### PROBLEM STATEMENT
Could you set down exactly the lines of the data below, starting at the one that holds "3D Modeling Techniques" and ending at the one that holds "Learn industry-standard techniques", both included, and only those?

(Saved entries)
»»

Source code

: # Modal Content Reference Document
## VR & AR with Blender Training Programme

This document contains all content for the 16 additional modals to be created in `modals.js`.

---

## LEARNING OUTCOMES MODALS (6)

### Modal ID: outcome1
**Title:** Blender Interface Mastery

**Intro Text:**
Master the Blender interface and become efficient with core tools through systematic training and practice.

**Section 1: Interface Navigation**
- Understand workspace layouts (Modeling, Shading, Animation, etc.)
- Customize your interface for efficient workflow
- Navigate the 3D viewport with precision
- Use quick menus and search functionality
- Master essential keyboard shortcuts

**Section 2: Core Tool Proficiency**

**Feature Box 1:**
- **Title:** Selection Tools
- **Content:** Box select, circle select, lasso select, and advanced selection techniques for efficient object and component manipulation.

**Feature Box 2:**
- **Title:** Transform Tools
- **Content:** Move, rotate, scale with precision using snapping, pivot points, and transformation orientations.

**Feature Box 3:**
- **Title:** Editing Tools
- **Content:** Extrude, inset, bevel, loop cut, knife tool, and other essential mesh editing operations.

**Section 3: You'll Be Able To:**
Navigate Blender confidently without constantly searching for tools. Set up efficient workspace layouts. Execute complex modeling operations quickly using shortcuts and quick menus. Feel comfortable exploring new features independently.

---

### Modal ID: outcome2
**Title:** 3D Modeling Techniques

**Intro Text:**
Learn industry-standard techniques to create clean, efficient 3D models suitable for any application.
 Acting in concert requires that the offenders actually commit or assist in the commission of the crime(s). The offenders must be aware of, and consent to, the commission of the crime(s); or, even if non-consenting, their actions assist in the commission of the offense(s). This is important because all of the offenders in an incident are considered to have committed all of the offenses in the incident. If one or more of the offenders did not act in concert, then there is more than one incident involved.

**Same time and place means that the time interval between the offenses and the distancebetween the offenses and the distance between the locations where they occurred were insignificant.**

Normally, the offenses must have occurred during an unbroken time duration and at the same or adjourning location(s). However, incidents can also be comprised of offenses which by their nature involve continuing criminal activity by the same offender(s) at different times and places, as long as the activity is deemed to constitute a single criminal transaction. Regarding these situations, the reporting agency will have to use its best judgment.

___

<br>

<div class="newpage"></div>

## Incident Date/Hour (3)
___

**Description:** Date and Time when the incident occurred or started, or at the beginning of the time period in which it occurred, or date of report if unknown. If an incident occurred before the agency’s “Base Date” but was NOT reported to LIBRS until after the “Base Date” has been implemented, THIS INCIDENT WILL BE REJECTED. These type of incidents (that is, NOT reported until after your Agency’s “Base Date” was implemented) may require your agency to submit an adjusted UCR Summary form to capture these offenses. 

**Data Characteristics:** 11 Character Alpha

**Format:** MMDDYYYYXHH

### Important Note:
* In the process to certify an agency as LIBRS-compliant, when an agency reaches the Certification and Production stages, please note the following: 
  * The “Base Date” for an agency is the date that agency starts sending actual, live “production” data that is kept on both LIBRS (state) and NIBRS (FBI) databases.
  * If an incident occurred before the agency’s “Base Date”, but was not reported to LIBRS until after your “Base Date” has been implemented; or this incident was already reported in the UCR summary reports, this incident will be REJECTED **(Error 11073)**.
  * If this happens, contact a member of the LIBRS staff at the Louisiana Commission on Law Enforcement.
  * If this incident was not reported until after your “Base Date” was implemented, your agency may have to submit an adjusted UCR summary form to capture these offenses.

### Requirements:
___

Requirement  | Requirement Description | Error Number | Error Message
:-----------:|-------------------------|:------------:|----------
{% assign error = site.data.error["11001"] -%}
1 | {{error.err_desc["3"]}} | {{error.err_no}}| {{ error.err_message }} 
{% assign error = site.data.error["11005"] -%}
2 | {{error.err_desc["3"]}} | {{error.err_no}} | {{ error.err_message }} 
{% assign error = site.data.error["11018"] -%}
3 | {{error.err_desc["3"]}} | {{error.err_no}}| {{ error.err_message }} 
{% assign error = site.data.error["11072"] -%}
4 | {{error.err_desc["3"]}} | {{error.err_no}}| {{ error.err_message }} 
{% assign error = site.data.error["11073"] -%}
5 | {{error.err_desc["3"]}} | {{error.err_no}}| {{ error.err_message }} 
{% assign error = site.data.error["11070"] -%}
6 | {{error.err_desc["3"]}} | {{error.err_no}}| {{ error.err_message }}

««

### SOLUTION TO THE EXERCISE
**Title:** 3D Modeling Techniques

**Intro Text:**
Learn industry-standard techniques to create clean, efficient 3D models suitable for any application.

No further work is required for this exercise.